Wow. Was there one? She said it with such certainty. So I asked.
Is there really a Great Boston Molasses Flood of 1919 Memorial?
I’ll never forget her reply. She shrugged her shoulders and said.
There’s gotta be.
So once again, I turned to Google and once again it was there. An unassuming green plaque at the entry to a park. It looked like every plaque in every park, but it was like the Holy Grail for us. We made it our goal to go there.
And so we did.
There’s not much to say about our actual visit. It was more of a, “There it is. Let’s hop out of the car and take a picture” thing. The entire event took less than ten minutes and was book-ended by debates about where to eat breakfast, but it wasn’t about the event itself. It was about the fact that we did it.
I kept marveling at how we made our goal happen. I wanted to drive that point home to Olivia. It was something I reminded her of and framed the whole experience as a life lesson in addition to being a historic one. As we all drove off from the site, I made it seem like we had just climbed Mount Everest.
Hey, everybody. I’m proud of us. You, me, Mommy, Lucas – we’ve been talking about it for a year and now we saw it. We made it to the Great Boston Molasses Flood of 1919 Memorial!
A four hour car ride wasn’t the biggest conquest of our lives, but Olivia didn’t know that. I could see in her face that she was pretty proud. It might not have been Everest, but to her, it was.
The most amazing thing is how easily it all could have never happened. Had I just brushed her reply aside like an arrogant grown-up and began lecturing her about the Boston Tea Party, chances are she would have listened, nodded, and then moved on. That didn’t happen.
Don’t misread that statement either. I’m not saying that I’m such an amazing parent that I would never do that. It’s the opposite actually. There’s actually a very good chance that I could have done that. That’s what’s so great about it.
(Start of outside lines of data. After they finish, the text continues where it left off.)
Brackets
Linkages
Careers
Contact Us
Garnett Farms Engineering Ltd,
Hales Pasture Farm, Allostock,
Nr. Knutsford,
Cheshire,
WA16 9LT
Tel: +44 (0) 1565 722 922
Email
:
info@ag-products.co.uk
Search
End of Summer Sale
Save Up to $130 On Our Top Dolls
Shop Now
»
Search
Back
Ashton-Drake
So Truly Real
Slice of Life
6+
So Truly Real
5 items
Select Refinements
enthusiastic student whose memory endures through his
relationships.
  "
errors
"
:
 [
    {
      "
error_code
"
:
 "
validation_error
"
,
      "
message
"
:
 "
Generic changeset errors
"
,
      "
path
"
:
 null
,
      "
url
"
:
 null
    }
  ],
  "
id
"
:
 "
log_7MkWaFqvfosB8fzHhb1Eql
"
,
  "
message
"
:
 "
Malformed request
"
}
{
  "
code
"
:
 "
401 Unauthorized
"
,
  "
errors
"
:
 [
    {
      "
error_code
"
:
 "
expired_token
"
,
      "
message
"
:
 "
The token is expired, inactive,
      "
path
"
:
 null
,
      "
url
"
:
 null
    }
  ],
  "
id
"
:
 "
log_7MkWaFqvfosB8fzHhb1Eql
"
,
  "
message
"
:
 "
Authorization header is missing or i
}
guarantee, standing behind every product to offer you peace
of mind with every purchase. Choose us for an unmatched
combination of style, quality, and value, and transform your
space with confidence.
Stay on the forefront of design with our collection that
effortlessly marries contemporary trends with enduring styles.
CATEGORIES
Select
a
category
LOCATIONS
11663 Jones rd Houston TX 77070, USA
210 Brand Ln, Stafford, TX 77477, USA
In an effort to fill her head with knowledge, there are plenty of times I can drone on to my daughter’s dead ears. That day could have been one of them. After all, the whole story started with me lecturing about income tax while my disinterested third grader kicked leaves down the road.
Luckily it wasn’t. We grabbed that one passing moment and turned it into a lasting memory. Sometimes that’s all it takes.